[EXERCISE DETAILS] Print the whole listing below exactly, skipping every picture.

-.-.-

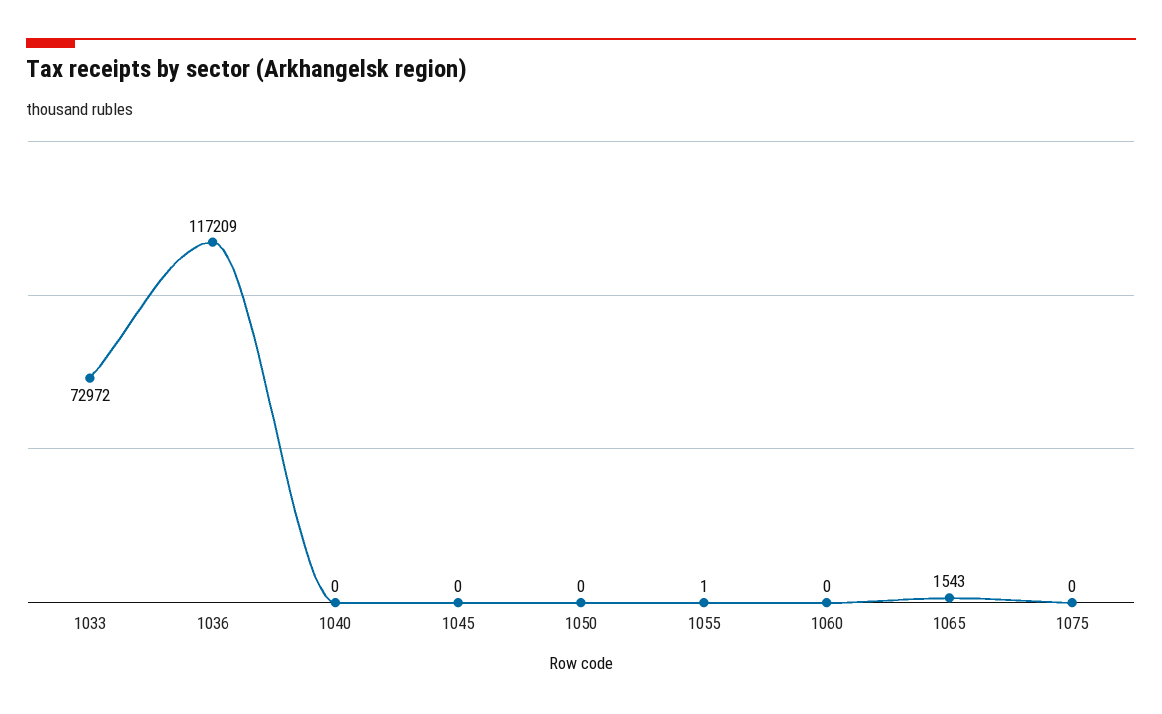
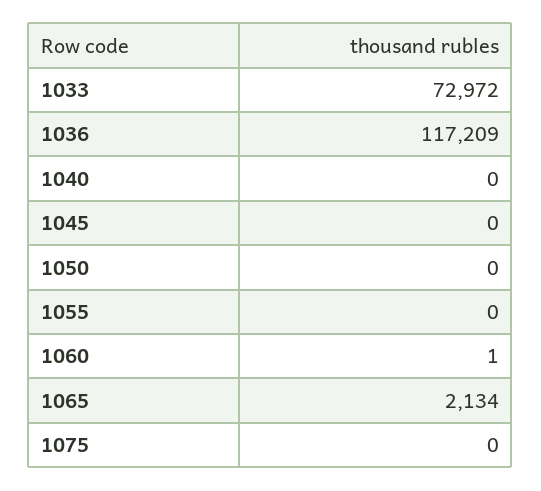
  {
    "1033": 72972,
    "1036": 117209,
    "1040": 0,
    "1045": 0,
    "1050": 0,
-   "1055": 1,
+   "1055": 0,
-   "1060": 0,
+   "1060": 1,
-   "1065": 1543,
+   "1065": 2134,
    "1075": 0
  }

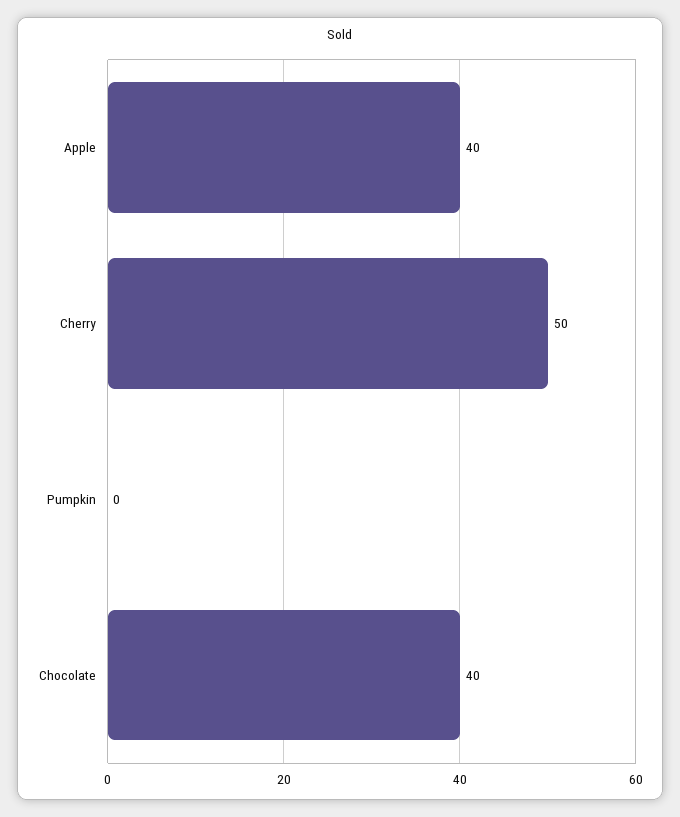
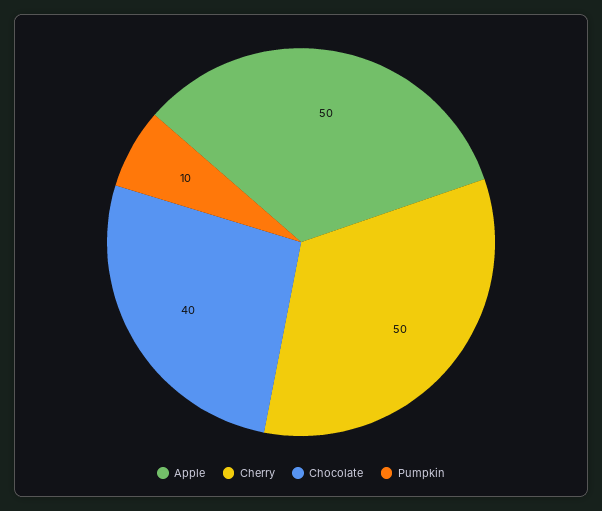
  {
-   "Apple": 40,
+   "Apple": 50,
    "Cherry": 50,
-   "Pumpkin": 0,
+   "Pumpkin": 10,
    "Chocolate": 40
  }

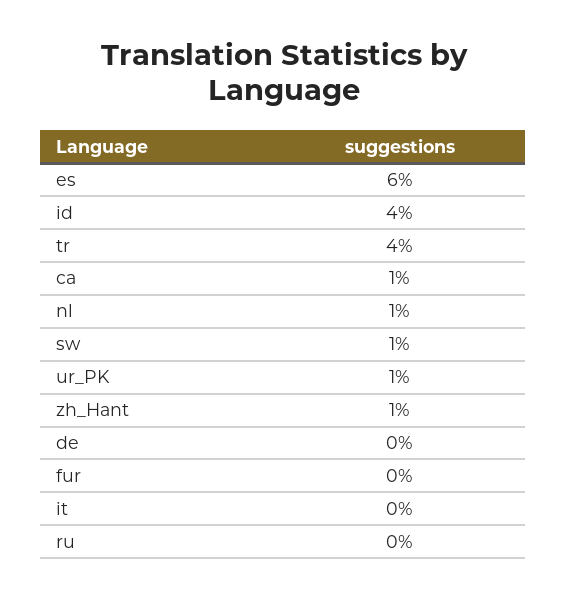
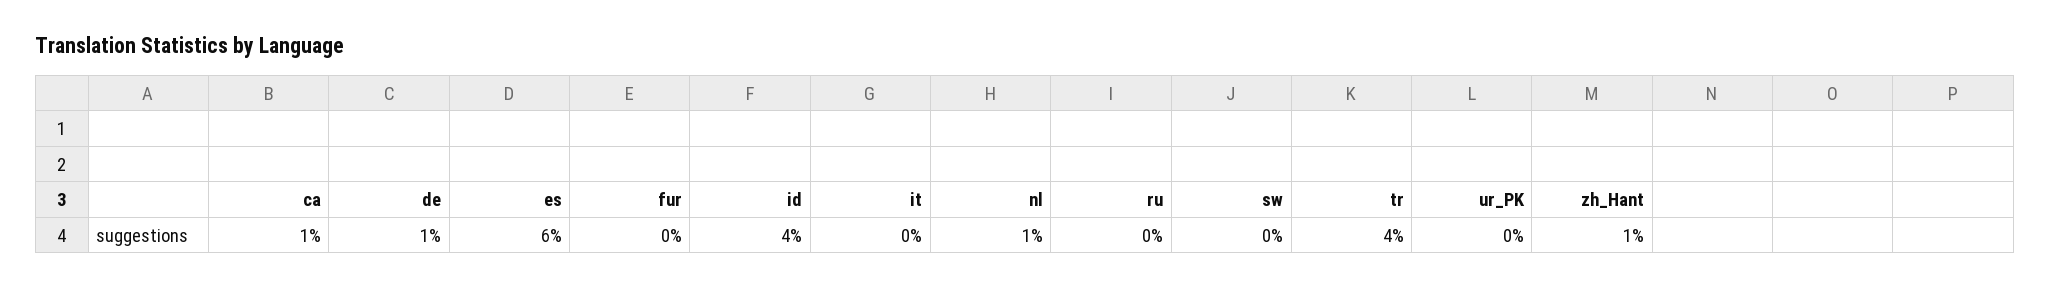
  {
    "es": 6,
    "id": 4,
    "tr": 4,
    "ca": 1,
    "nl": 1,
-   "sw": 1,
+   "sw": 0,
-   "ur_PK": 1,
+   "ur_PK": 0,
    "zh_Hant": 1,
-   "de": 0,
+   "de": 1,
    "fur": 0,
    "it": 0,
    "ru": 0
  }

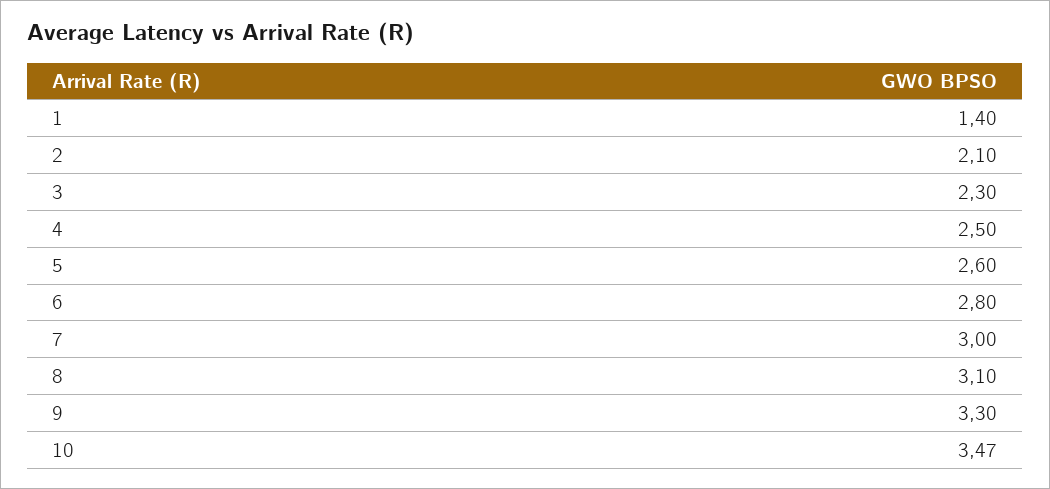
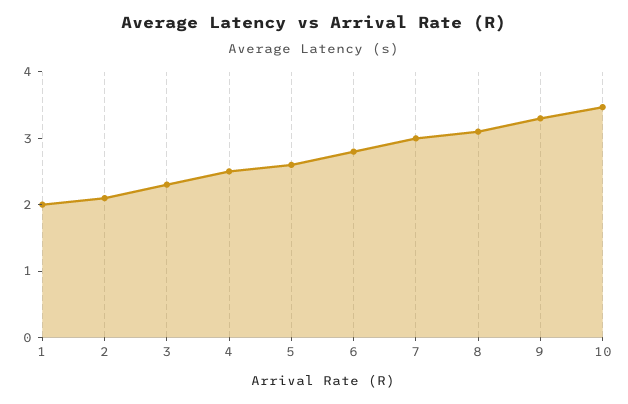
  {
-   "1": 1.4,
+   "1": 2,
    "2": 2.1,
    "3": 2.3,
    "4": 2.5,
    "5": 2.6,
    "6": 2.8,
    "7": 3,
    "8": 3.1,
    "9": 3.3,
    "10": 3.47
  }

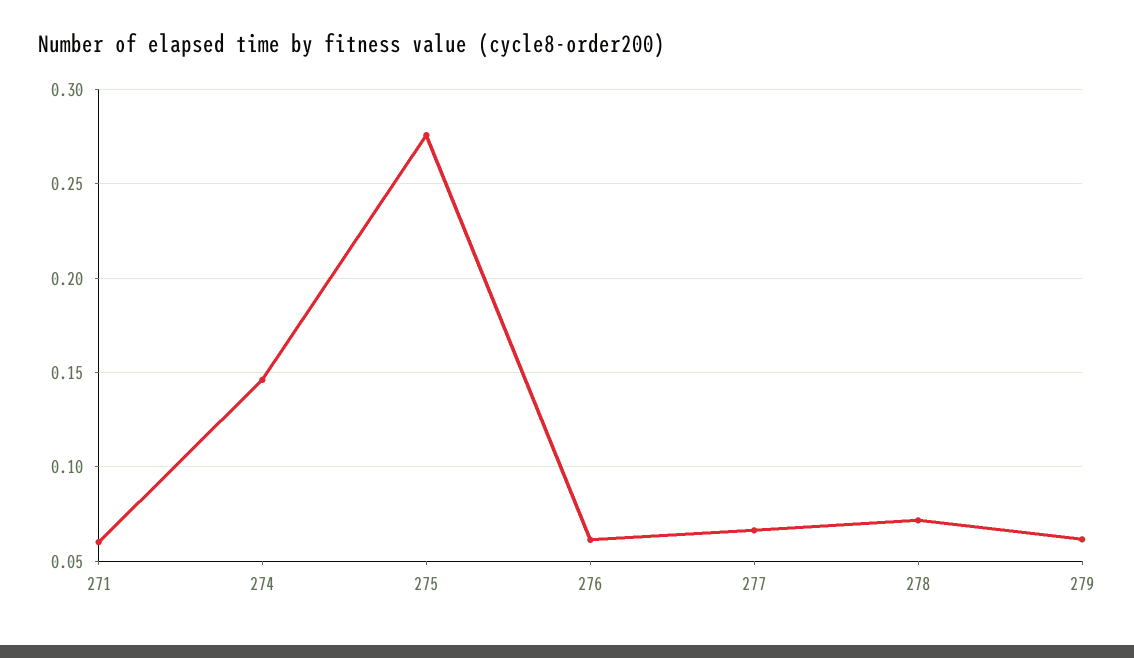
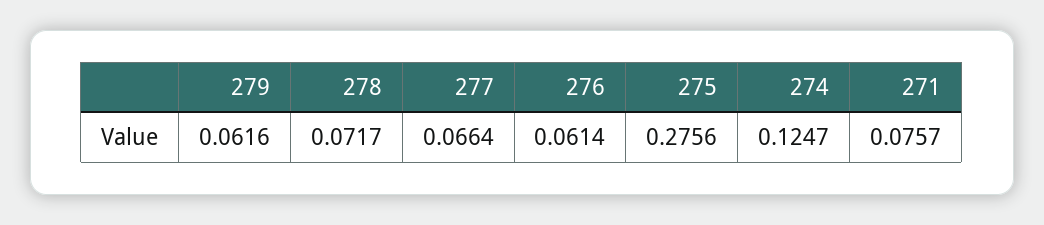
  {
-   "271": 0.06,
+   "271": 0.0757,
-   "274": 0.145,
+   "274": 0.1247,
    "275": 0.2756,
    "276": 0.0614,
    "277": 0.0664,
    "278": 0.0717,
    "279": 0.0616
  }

-.-.-

[PROBLEM SOLUTION]
  {
    "1033": 72972,
    "1036": 117209,
    "1040": 0,
    "1045": 0,
    "1050": 0,
-   "1055": 1,
+   "1055": 0,
-   "1060": 0,
+   "1060": 1,
-   "1065": 1543,
+   "1065": 2134,
    "1075": 0
  }

  {
-   "Apple": 40,
+   "Apple": 50,
    "Cherry": 50,
-   "Pumpkin": 0,
+   "Pumpkin": 10,
    "Chocolate": 40
  }

  {
    "es": 6,
    "id": 4,
    "tr": 4,
    "ca": 1,
    "nl": 1,
-   "sw": 1,
+   "sw": 0,
-   "ur_PK": 1,
+   "ur_PK": 0,
    "zh_Hant": 1,
-   "de": 0,
+   "de": 1,
    "fur": 0,
    "it": 0,
    "ru": 0
  }

  {
-   "1": 1.4,
+   "1": 2,
    "2": 2.1,
    "3": 2.3,
    "4": 2.5,
    "5": 2.6,
    "6": 2.8,
    "7": 3,
    "8": 3.1,
    "9": 3.3,
    "10": 3.47
  }

  {
-   "271": 0.06,
+   "271": 0.0757,
-   "274": 0.145,
+   "274": 0.1247,
    "275": 0.2756,
    "276": 0.0614,
    "277": 0.0664,
    "278": 0.0717,
    "279": 0.0616
  }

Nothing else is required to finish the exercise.